## WHAT YOU NEED TO DO
Every entry below should be reproduced exactly; no picture is to be included.

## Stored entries
■ ■ ■ ■

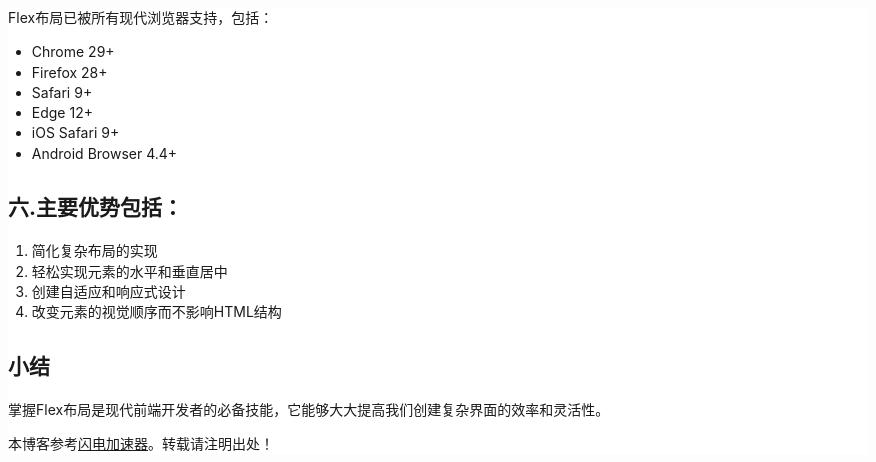 Flex布局已被所有现代浏览器支持，包括：

* Chrome 29+
* Firefox 28+
* Safari 9+
* Edge 12+
* iOS Safari 9+
* Android Browser 4.4+

## 六.主要优势包括：

1. 简化复杂布局的实现
2. 轻松实现元素的水平和垂直居中
3. 创建自适应和响应式设计
4. 改变元素的视觉顺序而不影响HTML结构

## 小结

掌握Flex布局是现代前端开发者的必备技能，它能够大大提高我们创建复杂界面的效率和灵活性。

本博客参考[闪电加速器](https://shuiyuetian.com)。转载请注明出处！
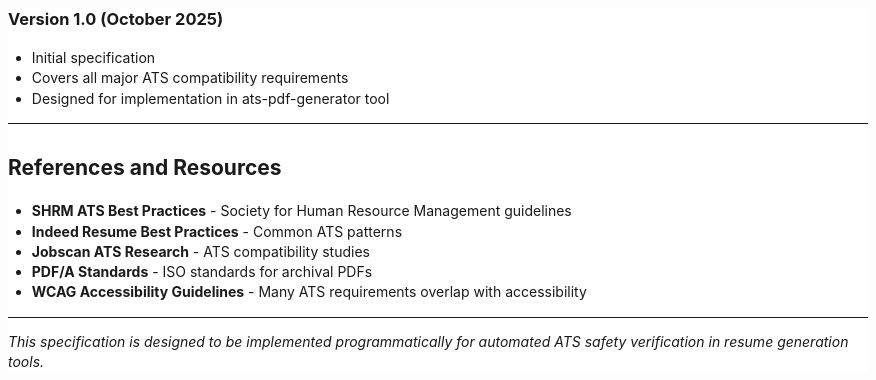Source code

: ### Version 1.0 (October 2025)

- Initial specification
- Covers all major ATS compatibility requirements
- Designed for implementation in ats-pdf-generator tool

---

## References and Resources

- **SHRM ATS Best Practices** - Society for Human Resource Management guidelines
- **Indeed Resume Best Practices** - Common ATS patterns
- **Jobscan ATS Research** - ATS compatibility studies
- **PDF/A Standards** - ISO standards for archival PDFs
- **WCAG Accessibility Guidelines** - Many ATS requirements overlap with accessibility

---

*This specification is designed to be implemented programmatically for automated ATS safety verification in resume generation tools.*
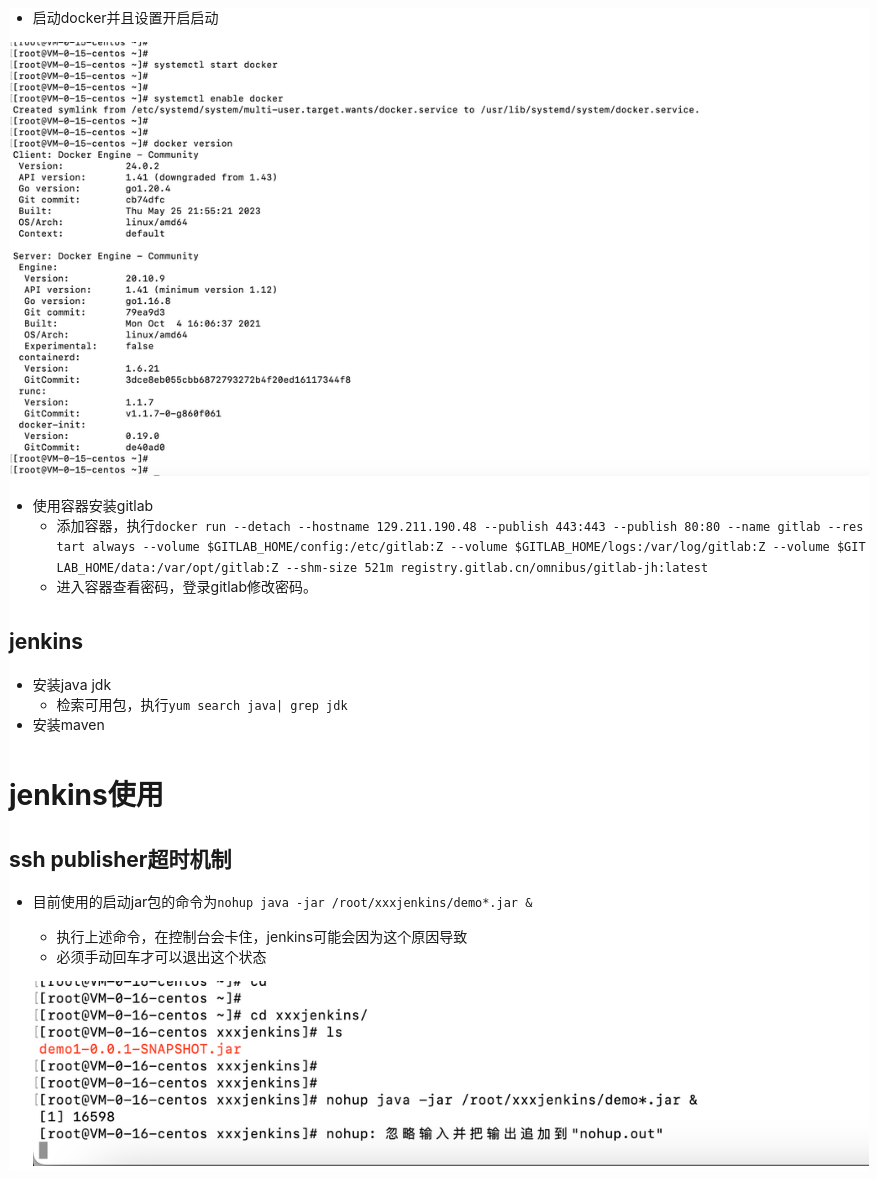   - 启动docker并且设置开启启动

  ![image-20230610132605430](images/image-20230610132605430.png)

  - 使用容器安装gitlab
    - 添加容器，执行`docker run --detach --hostname 129.211.190.48 --publish 443:443 --publish 80:80 --name gitlab --restart always --volume $GITLAB_HOME/config:/etc/gitlab:Z --volume $GITLAB_HOME/logs:/var/log/gitlab:Z --volume $GITLAB_HOME/data:/var/opt/gitlab:Z --shm-size 521m registry.gitlab.cn/omnibus/gitlab-jh:latest ` 
    - 进入容器查看密码，登录gitlab修改密码。

## jenkins

- 安装java jdk
  - 检索可用包，执行`yum search java| grep jdk`
- 安装maven

# jenkins使用

## ssh publisher超时机制

- 目前使用的启动jar包的命令为`nohup java -jar /root/xxxjenkins/demo*.jar & `

  - 执行上述命令，在控制台会卡住，jenkins可能会因为这个原因导致
  - 必须手动回车才可以退出这个状态

  ![image-20230610184033673](images/image-20230610184033673.png)
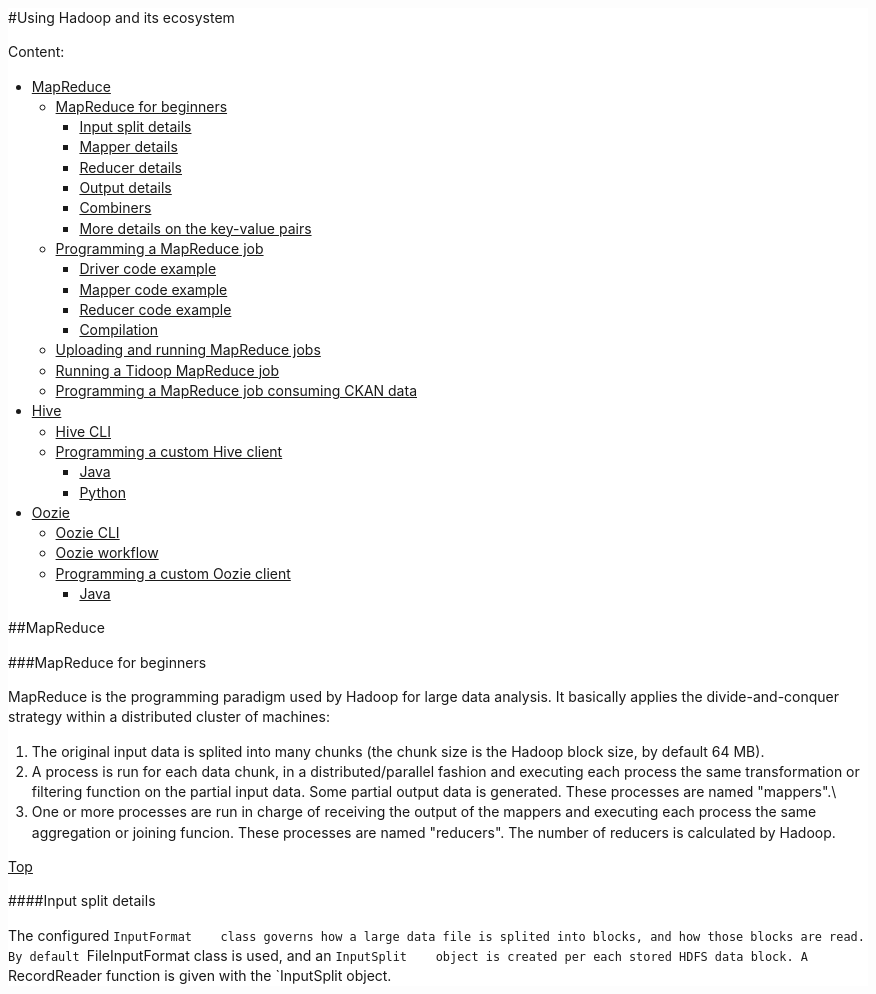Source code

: #<a name="top"></a>Using Hadoop and its ecosystem

Content:<br>

* [MapReduce](#section1)
    * [MapReduce for beginners](#section1.1)
        * [Input split details](#section1.1.1)
        * [Mapper details](#section1.1.2)
        * [Reducer details](#section1.1.3)
        * [Output details](#section1.1.4)
        * [Combiners](#section1.1.5)
        * [More details on the key-value pairs](#seciton1.1.6)
    * [Programming a MapReduce job](#section1.2)
        * [Driver code example](#section1.2.1)
        * [Mapper code example](#section1.2.2)
        * [Reducer code example](#section1.2.3)
        * [Compilation](#section1.2.4)
    * [Uploading and running MapReduce jobs](#section1.3)
    * [Running a Tidoop MapReduce job](#section1.4)
    * [Programming a MapReduce job consuming CKAN data](#section1.5)
* [Hive](#section2)
    * [Hive CLI](#section2.1)
    * [Programming a custom Hive client](#section2.2)
        * [Java](#section2.2.1)
        * [Python](#section2.2.2)
* [Oozie](#section3)
    * [Oozie CLI](#section3.1)
    * [Oozie workflow](#section3.2)
    * [Programming a custom Oozie client](#section3.3)
        * [Java](#section3.3.1)

##<a name="section1"></a>MapReduce

###<a name="section1.1"></a>MapReduce for beginners

MapReduce is the programming paradigm used by Hadoop for large data analysis. It basically applies the divide-and-conquer strategy within a distributed cluster of machines:

1. The original input data is splited into many chunks (the chunk size is the Hadoop block size, by default 64 MB).
2. A process is run for each data chunk, in a distributed/parallel fashion and executing each process the same transformation or filtering function on the partial input data. Some partial output data is generated. These processes are named "mappers".\
3. One or more processes are run in charge of receiving the output of the mappers and executing each process the same aggregation or joining funcion. These processes are named "reducers". The number of reducers is calculated by Hadoop.

[Top](#top)

####<a name="section1.1.1"></a>Input split details

The configured `InputFormat    class governs how a large data file is splited into blocks, and how those blocks are read. By default `FileInputFormat    class is used, and an `InputSplit    object is created per each stored HDFS data block. A `RecordReader    function is given with the `InputSplit    object.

■ ■ ■ ■

## EXPECTED OUTPUT
 Flex布局已被所有现代浏览器支持，包括：

* Chrome 29+
* Firefox 28+
* Safari 9+
* Edge 12+
* iOS Safari 9+
* Android Browser 4.4+

## 六.主要优势包括：

1. 简化复杂布局的实现
2. 轻松实现元素的水平和垂直居中
3. 创建自适应和响应式设计
4. 改变元素的视觉顺序而不影响HTML结构

## 小结

掌握Flex布局是现代前端开发者的必备技能，它能够大大提高我们创建复杂界面的效率和灵活性。

本博客参考[闪电加速器](https://shuiyuetian.com)。转载请注明出处！
Source code

: ### Version 1.0 (October 2025)

- Initial specification
- Covers all major ATS compatibility requirements
- Designed for implementation in ats-pdf-generator tool

---

## References and Resources

- **SHRM ATS Best Practices** - Society for Human Resource Management guidelines
- **Indeed Resume Best Practices** - Common ATS patterns
- **Jobscan ATS Research** - ATS compatibility studies
- **PDF/A Standards** - ISO standards for archival PDFs
- **WCAG Accessibility Guidelines** - Many ATS requirements overlap with accessibility

---

*This specification is designed to be implemented programmatically for automated ATS safety verification in resume generation tools.*
   - 启动docker并且设置开启启动

  ![image-20230610132605430](images/image-20230610132605430.png)

  - 使用容器安装gitlab
    - 添加容器，执行`docker run --detach --hostname 129.211.190.48 --publish 443:443 --publish 80:80 --name gitlab --restart always --volume $GITLAB_HOME/config:/etc/gitlab:Z --volume $GITLAB_HOME/logs:/var/log/gitlab:Z --volume $GITLAB_HOME/data:/var/opt/gitlab:Z --shm-size 521m registry.gitlab.cn/omnibus/gitlab-jh:latest ` 
    - 进入容器查看密码，登录gitlab修改密码。

## jenkins

- 安装java jdk
  - 检索可用包，执行`yum search java| grep jdk`
- 安装maven

# jenkins使用

## ssh publisher超时机制

- 目前使用的启动jar包的命令为`nohup java -jar /root/xxxjenkins/demo*.jar & `

  - 执行上述命令，在控制台会卡住，jenkins可能会因为这个原因导致
  - 必须手动回车才可以退出这个状态

  ![image-20230610184033673](images/image-20230610184033673.png)
Source code

: #<a name="top"></a>Using Hadoop and its ecosystem

Content:<br>

* [MapReduce](#section1)
    * [MapReduce for beginners](#section1.1)
        * [Input split details](#section1.1.1)
        * [Mapper details](#section1.1.2)
        * [Reducer details](#section1.1.3)
        * [Output details](#section1.1.4)
        * [Combiners](#section1.1.5)
        * [More details on the key-value pairs](#seciton1.1.6)
    * [Programming a MapReduce job](#section1.2)
        * [Driver code example](#section1.2.1)
        * [Mapper code example](#section1.2.2)
        * [Reducer code example](#section1.2.3)
        * [Compilation](#section1.2.4)
    * [Uploading and running MapReduce jobs](#section1.3)
    * [Running a Tidoop MapReduce job](#section1.4)
    * [Programming a MapReduce job consuming CKAN data](#section1.5)
* [Hive](#section2)
    * [Hive CLI](#section2.1)
    * [Programming a custom Hive client](#section2.2)
        * [Java](#section2.2.1)
        * [Python](#section2.2.2)
* [Oozie](#section3)
    * [Oozie CLI](#section3.1)
    * [Oozie workflow](#section3.2)
    * [Programming a custom Oozie client](#section3.3)
        * [Java](#section3.3.1)

##<a name="section1"></a>MapReduce

###<a name="section1.1"></a>MapReduce for beginners

MapReduce is the programming paradigm used by Hadoop for large data analysis. It basically applies the divide-and-conquer strategy within a distributed cluster of machines:

1. The original input data is splited into many chunks (the chunk size is the Hadoop block size, by default 64 MB).
2. A process is run for each data chunk, in a distributed/parallel fashion and executing each process the same transformation or filtering function on the partial input data. Some partial output data is generated. These processes are named "mappers".\
3. One or more processes are run in charge of receiving the output of the mappers and executing each process the same aggregation or joining funcion. These processes are named "reducers". The number of reducers is calculated by Hadoop.

[Top](#top)

####<a name="section1.1.1"></a>Input split details

The configured `InputFormat    class governs how a large data file is splited into blocks, and how those blocks are read. By default `FileInputFormat    class is used, and an `InputSplit    object is created per each stored HDFS data block. A `RecordReader    function is given with the `InputSplit    object.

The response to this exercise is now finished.